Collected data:
● ● ● ●
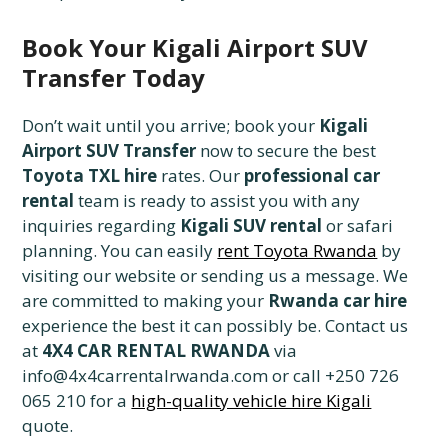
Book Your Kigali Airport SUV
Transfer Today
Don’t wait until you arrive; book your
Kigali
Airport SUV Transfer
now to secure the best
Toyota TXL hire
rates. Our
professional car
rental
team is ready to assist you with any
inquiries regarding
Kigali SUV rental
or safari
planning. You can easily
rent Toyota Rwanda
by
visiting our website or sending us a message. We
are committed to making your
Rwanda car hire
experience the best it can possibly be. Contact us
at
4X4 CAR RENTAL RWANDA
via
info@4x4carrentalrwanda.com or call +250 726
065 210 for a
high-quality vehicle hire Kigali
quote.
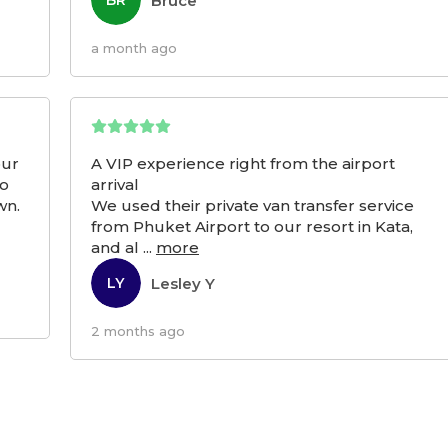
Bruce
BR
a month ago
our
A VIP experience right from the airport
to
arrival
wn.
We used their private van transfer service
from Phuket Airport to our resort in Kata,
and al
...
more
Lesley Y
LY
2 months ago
● ● ● ●
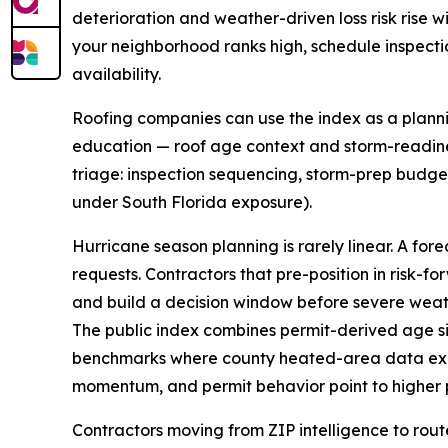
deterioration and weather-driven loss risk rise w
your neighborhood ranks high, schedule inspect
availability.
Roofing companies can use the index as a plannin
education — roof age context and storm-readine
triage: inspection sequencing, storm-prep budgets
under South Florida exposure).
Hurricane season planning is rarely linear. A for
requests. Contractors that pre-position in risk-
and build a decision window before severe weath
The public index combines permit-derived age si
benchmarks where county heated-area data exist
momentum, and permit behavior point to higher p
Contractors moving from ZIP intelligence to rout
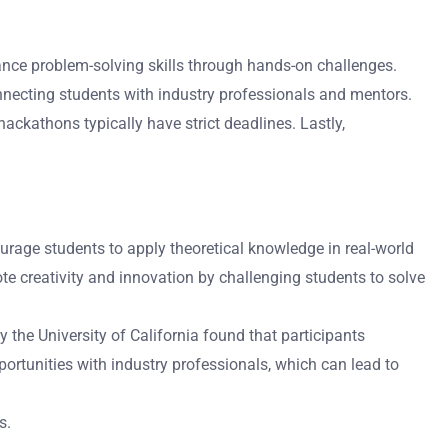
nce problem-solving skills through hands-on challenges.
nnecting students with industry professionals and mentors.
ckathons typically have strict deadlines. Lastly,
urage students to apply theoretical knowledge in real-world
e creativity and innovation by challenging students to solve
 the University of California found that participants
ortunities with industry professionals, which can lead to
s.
● ● ● ●
Activity: Go down the entries above from the line containing "planning. You can easily" to the line containing "2 months ago" and write out each line exactly, leaving pictures out.

Your solution:
planning. You can easily
rent Toyota Rwanda
by
visiting our website or sending us a message. We
are committed to making your
Rwanda car hire
experience the best it can possibly be. Contact us
at
4X4 CAR RENTAL RWANDA
via
info@4x4carrentalrwanda.com or call +250 726
065 210 for a
high-quality vehicle hire Kigali
quote.
Bruce
BR
a month ago
our
A VIP experience right from the airport
to
arrival
wn.
We used their private van transfer service
from Phuket Airport to our resort in Kata,
and al
...
more
Lesley Y
LY
2 months ago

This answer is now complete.